### GIVEN TEXT

- - - - -

I came to Baren following a Yahoo search for "Japanese
Woodblock Printmaking." I have found the discussions
informative and the links to galleries of prints and
Haiku very interesting. I have read the instruction
manual you are developing and am using it as a guide.

My name is Earl Taft. I live in Angleton, Texas about
45 minutes from Houston and Galveston, near Freeport.
During the new year, I will celebrate my 40th wedding
anniversary and 60th birthday. I have three grown
children and eight grandchildren. I am a Certified
Public Accountant with my own tax practice and am an
ex high school math teacher.

I have drawn and written poetry since childhood. I
made and sold potholders for spending change as a
teenager. I bought two etchings I still have at a
plantation in Louisiana on a vacation trip with my
parents after graduating from high school in 1962. I
joined the Marines after graduating and spent 13
months in Okinawa and three months in Viet Nam. along
with tours in SC, NC, Arlington, VA, Camp Pendleton
and San Diego, CA. I developed an interest in oriental
arts and even toured a plant that made lacquer ware in
Naha, Okinawa. The Marines actually changed my
specialty from radioman to construction draftsman in
Okinawa as a result of my pencil drawings of
girlfriends, when I was a runner in the company office
waiting to start radioman school.

- - - - -

### DATA SUPPLIED
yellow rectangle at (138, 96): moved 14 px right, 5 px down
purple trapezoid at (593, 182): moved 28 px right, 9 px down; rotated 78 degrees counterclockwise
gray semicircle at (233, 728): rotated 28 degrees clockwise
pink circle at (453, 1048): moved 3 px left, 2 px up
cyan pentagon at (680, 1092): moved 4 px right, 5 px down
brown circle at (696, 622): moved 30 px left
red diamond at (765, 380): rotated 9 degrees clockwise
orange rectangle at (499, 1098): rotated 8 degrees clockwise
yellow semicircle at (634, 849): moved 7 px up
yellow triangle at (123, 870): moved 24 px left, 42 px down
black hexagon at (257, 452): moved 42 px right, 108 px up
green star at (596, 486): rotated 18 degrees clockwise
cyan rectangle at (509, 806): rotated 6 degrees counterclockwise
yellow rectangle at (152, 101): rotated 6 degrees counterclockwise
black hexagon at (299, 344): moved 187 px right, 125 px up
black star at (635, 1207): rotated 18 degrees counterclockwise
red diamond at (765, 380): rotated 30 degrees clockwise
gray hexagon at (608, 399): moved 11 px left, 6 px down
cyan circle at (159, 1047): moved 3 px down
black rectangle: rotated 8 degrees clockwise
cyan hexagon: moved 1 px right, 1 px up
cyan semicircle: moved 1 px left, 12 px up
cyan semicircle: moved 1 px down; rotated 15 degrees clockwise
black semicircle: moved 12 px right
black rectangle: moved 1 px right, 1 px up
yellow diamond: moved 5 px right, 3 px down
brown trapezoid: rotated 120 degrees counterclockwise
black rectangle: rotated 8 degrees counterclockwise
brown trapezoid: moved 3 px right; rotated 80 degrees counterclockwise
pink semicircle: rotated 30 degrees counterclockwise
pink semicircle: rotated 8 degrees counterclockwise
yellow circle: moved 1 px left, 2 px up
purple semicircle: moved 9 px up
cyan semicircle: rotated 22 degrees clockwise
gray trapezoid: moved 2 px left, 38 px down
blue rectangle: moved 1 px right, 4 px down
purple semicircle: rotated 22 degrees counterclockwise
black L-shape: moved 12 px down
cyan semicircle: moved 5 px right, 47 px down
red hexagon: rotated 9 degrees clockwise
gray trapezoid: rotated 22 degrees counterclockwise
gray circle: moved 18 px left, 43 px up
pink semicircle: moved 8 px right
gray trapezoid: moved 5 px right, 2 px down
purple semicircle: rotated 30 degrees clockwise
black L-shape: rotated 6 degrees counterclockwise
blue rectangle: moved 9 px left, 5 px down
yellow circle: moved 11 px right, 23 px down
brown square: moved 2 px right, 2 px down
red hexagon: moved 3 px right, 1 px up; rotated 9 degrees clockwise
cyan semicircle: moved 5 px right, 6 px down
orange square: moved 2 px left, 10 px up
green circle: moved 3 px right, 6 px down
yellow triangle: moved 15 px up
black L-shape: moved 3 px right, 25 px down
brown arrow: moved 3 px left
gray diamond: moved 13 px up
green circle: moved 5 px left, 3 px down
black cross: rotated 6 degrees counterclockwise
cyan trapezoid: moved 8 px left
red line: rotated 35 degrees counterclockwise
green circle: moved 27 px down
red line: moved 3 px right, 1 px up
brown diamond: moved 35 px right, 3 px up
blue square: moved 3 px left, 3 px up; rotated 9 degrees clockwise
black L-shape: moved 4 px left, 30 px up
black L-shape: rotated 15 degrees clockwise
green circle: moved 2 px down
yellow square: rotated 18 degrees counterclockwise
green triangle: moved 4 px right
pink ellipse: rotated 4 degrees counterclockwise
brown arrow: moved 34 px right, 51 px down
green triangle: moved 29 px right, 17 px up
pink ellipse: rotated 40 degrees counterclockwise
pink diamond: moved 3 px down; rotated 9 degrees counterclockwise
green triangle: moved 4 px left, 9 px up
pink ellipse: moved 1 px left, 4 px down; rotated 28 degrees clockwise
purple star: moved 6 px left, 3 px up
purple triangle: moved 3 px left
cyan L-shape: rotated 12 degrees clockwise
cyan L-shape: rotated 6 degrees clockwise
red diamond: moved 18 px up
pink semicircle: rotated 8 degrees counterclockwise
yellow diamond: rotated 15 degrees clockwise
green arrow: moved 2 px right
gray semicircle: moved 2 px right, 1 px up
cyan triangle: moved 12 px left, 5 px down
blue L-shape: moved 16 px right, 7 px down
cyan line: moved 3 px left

- - - - -

### TASKS
[A] Based on the self-introduction above, state whether each statement agrees with it, answering yes or no and quoting the deciding words: (i) the writer formerly taught high school math; (ii) the writer spent 13 months in Viet Nam; (iii) the writer has five grandchildren.
[B] The self-introduction names places where the writer served tours in addition to Okinawa and Viet Nam. List every one of them.
[C] Write a continuation of the self-introduction, beginning after its final sentence.

### ANSWERS TO THE EXERCISES
[A]
(i) Yes: "am an ex high school math teacher."
(ii) No: "spent 13 months in Okinawa and three months in Viet Nam."
(iii) No: "I have three grown children and eight grandchildren."

[B]
SC
NC
Arlington, VA
Camp Pendleton
San Diego, CA

[C]
In college following my service days, I took life
drawing, printmaking, music and acting courses as
electives. I produced three prints in the class on
printmaking, a Plexiglas etching, a linoleum cut and a
color woodblock. I have dabbled in oils, acrylics,
watercolor, graphite, pen & ink, jewelry making, and
wood carving. I designed a spiritual symbol and
contracted a jewelry factory to produce it for me in
the 70's. I have carved several walking sticks and
canes. My wife and I have collaborated on the design
of several original needlepoint works we donated to
charities. I even learned to knit one year, so I
could knit my wife a shawl for Christmas.

In the early eighties we purchased "The Flowers of the
Golden Sky," an exquisite limited 4-print edition of
color woodblock prints by Tangyu Asada, commemorating
his eightieth birthday, which still hang in our living
room. They have inspired my to settle on watercolor
and Japanese woodblock prints, potentially with some
Haiku, as a means of expression.

Approaching 60, I have finally decided to get serious
about my art. I got watercolors and started painting.
My wife and I agreed to invest several thousand
dollars in woodblock print equipment and supplies to
that end. I was just informed that my "Hon" Baren is
ready for shipment. I built carving and printing
benches out of oak and oak plywood in preparation,
using designs I found on Baren and modified for my
workshop. My interest is in producing fine color
prints of the saints and spiritual subject matter in
the traditional Japanese method.

I bought a 1" X 8" X 12' cherry plank and have cut it
into blocks for my first print of Our Lady of
Guadalupe. I have traced the design from a photo of
the original miraculous image and prepared copies for
gluing to the blocks. I still don't quite understand
the Japanese registration method. I cut my
registration block larger than the others so I could
cut the corner and edge registration marks into it.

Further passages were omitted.